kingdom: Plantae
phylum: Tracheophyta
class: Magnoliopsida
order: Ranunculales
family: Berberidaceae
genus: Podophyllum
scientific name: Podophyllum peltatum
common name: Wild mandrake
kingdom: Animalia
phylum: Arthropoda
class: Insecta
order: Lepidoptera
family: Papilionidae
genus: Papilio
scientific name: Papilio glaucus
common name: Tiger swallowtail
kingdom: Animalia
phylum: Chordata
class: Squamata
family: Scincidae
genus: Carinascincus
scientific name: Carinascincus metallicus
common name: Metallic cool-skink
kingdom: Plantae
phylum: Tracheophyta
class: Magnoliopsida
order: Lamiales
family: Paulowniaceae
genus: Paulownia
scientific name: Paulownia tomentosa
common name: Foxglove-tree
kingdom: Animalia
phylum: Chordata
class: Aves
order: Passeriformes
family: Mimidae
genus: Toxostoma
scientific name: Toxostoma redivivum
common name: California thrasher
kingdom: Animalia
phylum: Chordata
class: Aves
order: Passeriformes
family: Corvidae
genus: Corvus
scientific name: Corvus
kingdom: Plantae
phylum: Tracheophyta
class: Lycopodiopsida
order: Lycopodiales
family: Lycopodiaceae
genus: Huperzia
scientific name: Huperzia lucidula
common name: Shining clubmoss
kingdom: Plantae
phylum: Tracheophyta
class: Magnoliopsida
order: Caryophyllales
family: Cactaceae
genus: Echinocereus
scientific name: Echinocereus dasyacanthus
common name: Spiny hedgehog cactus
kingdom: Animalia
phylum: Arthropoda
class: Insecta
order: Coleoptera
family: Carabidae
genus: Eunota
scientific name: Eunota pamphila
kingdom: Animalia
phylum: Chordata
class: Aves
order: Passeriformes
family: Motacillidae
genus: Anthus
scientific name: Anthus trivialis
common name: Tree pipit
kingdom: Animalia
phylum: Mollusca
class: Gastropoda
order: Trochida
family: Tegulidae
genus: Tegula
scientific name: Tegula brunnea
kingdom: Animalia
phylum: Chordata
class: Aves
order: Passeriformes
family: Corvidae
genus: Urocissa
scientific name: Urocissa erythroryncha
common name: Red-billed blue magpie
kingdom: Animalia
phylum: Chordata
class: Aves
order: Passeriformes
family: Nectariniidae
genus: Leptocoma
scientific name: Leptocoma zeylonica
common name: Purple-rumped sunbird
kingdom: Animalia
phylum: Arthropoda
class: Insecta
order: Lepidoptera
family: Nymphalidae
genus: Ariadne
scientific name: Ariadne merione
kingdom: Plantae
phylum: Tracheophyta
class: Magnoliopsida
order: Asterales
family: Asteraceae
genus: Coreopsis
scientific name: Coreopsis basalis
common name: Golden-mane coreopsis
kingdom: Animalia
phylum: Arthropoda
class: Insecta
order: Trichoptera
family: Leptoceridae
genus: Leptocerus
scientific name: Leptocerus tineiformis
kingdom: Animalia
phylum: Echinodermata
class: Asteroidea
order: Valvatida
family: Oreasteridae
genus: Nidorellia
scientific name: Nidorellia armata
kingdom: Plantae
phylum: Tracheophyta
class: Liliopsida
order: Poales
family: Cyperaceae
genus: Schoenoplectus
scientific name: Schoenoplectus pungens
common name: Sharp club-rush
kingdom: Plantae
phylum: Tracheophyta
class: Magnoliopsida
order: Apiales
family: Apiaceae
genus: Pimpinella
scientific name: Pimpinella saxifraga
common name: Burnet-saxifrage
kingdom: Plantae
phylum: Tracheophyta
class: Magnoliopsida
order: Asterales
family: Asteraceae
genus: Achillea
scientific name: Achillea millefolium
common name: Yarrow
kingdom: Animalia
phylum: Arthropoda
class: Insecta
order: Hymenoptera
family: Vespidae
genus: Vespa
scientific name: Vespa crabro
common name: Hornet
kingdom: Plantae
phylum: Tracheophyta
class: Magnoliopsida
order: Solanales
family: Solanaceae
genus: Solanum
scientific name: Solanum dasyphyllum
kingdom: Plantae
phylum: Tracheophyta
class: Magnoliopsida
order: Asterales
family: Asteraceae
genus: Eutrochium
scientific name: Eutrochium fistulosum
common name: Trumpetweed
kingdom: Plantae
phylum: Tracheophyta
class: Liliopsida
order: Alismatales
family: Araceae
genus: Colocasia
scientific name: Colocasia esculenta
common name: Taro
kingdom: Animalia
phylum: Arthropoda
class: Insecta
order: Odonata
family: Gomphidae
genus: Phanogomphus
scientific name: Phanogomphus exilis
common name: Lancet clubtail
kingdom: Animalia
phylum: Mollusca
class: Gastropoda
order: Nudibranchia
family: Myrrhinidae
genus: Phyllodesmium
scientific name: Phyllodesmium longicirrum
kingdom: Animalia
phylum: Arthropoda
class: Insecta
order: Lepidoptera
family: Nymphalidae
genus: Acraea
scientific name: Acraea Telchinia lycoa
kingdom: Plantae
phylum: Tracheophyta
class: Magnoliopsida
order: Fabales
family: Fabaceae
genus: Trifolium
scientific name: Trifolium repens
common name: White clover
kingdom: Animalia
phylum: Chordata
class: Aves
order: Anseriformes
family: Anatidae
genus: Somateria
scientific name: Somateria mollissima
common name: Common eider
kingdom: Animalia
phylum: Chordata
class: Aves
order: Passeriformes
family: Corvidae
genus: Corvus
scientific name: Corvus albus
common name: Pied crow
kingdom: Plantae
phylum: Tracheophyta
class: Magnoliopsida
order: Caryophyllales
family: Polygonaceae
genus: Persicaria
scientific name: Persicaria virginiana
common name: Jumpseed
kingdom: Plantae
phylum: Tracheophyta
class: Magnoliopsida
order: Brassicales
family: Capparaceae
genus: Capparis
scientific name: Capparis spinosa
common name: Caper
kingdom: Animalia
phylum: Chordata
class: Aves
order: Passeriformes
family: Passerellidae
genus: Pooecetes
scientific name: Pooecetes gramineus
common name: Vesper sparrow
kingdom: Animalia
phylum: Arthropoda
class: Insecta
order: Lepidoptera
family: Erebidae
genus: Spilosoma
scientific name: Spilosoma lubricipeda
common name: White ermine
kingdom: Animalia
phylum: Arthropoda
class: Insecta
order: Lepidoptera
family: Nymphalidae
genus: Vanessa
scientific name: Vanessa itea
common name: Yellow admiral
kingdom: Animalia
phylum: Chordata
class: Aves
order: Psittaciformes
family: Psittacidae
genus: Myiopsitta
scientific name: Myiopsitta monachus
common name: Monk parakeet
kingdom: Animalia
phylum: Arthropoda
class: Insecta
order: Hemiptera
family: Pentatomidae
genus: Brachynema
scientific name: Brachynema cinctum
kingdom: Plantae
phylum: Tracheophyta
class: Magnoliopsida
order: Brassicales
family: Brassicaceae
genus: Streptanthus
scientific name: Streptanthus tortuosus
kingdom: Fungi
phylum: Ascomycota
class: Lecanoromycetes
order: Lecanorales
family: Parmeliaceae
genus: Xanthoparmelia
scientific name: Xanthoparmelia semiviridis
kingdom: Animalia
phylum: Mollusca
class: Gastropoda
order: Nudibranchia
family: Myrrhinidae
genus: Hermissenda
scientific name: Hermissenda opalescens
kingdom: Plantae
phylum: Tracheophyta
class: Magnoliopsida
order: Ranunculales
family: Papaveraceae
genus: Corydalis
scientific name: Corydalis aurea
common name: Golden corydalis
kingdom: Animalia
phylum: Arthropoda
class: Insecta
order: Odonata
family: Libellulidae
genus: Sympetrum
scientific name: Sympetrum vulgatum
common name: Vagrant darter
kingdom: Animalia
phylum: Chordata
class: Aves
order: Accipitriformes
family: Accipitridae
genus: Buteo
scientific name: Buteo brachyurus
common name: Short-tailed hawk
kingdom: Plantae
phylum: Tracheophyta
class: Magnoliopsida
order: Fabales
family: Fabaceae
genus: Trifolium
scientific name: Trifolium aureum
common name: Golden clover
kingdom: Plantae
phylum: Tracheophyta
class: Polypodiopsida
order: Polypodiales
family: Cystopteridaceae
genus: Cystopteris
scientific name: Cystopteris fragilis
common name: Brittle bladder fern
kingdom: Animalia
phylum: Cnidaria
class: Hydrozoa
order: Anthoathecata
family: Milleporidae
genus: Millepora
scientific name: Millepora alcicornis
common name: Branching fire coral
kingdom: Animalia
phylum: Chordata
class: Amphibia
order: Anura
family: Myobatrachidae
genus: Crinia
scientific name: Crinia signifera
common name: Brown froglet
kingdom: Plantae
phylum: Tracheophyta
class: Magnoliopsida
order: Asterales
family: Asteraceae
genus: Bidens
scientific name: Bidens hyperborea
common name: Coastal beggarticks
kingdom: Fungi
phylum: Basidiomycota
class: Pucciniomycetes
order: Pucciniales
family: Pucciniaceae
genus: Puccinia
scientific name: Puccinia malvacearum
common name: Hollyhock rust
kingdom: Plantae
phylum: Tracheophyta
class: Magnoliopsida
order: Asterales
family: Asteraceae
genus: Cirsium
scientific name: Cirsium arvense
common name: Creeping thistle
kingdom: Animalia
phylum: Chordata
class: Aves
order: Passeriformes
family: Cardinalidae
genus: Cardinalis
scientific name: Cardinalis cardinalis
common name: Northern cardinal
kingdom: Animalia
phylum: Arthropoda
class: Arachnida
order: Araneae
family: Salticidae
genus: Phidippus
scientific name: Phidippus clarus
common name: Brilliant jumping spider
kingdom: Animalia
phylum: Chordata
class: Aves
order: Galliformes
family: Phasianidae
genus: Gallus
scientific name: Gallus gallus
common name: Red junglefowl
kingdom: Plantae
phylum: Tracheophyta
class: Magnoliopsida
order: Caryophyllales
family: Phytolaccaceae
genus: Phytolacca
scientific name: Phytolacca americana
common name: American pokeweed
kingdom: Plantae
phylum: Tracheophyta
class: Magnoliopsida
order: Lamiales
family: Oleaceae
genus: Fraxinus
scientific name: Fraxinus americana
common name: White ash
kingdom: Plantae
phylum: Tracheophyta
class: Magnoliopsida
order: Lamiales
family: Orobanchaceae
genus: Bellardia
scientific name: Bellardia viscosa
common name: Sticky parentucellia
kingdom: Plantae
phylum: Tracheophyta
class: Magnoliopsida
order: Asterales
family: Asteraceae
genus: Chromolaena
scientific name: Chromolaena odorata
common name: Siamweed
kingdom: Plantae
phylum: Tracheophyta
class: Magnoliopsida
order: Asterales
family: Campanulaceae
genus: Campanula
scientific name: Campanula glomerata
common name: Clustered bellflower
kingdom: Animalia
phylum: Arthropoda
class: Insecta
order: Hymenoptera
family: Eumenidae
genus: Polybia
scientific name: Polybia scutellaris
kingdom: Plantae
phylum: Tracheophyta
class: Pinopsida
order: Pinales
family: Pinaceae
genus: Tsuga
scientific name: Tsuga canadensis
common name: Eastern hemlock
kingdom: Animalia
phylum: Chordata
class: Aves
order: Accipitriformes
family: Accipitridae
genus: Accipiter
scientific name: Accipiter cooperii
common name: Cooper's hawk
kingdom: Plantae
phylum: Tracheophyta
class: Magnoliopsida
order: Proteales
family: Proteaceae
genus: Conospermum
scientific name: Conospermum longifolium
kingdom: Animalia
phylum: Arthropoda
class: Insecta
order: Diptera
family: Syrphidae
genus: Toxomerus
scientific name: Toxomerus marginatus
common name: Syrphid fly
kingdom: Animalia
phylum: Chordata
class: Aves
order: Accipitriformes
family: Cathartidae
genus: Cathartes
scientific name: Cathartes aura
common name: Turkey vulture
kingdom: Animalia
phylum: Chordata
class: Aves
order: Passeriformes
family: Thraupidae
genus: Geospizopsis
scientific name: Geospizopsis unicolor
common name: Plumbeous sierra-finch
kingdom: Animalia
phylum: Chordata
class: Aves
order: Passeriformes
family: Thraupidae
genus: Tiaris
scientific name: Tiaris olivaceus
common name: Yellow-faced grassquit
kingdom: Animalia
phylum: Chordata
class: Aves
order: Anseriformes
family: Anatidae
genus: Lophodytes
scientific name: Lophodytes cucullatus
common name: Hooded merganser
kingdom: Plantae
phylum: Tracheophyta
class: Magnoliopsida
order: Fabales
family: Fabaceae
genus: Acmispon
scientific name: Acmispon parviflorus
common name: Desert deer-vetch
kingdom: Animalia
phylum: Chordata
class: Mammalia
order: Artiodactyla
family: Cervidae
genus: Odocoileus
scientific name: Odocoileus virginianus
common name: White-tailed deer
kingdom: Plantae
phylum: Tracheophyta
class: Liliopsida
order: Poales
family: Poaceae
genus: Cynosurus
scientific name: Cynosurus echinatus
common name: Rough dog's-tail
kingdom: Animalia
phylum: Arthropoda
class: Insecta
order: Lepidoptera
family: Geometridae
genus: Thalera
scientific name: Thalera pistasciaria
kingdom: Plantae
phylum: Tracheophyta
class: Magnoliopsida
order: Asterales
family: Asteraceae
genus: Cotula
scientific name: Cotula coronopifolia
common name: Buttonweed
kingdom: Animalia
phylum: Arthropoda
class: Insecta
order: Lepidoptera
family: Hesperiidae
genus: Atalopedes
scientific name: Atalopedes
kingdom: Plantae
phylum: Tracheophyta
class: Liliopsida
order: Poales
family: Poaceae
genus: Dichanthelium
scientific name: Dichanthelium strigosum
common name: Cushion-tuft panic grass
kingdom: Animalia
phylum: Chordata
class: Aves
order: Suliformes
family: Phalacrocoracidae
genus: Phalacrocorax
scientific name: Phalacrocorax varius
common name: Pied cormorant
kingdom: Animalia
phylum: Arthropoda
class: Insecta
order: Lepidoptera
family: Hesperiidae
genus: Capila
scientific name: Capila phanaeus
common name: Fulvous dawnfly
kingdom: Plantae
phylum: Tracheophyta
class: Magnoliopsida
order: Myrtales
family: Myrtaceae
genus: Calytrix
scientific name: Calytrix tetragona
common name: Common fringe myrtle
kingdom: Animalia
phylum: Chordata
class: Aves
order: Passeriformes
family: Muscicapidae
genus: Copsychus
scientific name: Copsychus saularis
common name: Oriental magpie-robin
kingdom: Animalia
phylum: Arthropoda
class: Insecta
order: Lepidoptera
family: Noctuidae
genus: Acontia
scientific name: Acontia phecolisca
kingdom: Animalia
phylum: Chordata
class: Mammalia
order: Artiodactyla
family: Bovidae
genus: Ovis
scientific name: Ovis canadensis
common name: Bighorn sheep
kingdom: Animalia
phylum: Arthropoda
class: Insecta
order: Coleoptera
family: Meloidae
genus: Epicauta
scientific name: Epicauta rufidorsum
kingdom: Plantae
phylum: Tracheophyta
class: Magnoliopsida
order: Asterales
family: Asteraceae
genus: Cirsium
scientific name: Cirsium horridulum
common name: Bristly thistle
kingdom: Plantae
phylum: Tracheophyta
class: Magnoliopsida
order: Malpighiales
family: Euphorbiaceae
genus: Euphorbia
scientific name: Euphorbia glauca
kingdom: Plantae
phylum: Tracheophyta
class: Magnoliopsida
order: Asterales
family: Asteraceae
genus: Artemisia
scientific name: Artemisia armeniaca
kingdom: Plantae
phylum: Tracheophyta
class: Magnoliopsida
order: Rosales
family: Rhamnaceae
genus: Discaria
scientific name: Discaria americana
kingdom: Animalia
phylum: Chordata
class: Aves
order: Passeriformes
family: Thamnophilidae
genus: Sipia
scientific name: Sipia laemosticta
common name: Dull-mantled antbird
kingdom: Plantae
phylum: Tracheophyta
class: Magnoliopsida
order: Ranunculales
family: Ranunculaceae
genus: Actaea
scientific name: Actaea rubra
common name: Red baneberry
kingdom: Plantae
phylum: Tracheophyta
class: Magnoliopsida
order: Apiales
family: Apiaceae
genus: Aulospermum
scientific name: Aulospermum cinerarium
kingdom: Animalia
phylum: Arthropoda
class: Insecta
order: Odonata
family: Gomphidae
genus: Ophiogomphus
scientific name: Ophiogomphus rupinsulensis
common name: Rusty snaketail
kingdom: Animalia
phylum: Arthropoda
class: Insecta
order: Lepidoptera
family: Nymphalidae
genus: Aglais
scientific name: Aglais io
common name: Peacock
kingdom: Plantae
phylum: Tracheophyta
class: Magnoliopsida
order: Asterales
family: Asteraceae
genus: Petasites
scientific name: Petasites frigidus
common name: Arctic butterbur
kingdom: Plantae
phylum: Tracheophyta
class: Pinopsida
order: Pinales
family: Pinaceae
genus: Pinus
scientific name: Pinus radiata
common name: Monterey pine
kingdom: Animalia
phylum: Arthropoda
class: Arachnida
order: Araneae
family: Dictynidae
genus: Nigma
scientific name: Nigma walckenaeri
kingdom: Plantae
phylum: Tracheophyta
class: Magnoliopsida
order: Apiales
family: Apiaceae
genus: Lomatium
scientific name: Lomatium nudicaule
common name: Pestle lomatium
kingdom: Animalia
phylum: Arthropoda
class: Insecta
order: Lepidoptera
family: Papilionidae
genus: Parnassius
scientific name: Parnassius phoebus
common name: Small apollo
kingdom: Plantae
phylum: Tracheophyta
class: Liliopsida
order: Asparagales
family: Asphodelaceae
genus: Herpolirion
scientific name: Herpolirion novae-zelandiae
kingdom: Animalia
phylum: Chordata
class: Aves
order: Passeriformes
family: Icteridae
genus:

···

## WORK TO BE COMPLETED
Substitute "realm" for "kingdom" throughout the lines from the line with "scientific name: Papilio glaucus" to the line with "scientific name: Toxostoma redivivum", and reproduce only those lines with nothing else altered.

## RESULT OF THE TASK
scientific name: Papilio glaucus
common name: Tiger swallowtail
realm: Animalia
phylum: Chordata
class: Squamata
family: Scincidae
genus: Carinascincus
scientific name: Carinascincus metallicus
common name: Metallic cool-skink
realm: Plantae
phylum: Tracheophyta
class: Magnoliopsida
order: Lamiales
family: Paulowniaceae
genus: Paulownia
scientific name: Paulownia tomentosa
common name: Foxglove-tree
realm: Animalia
phylum: Chordata
class: Aves
order: Passeriformes
family: Mimidae
genus: Toxostoma
scientific name: Toxostoma redivivum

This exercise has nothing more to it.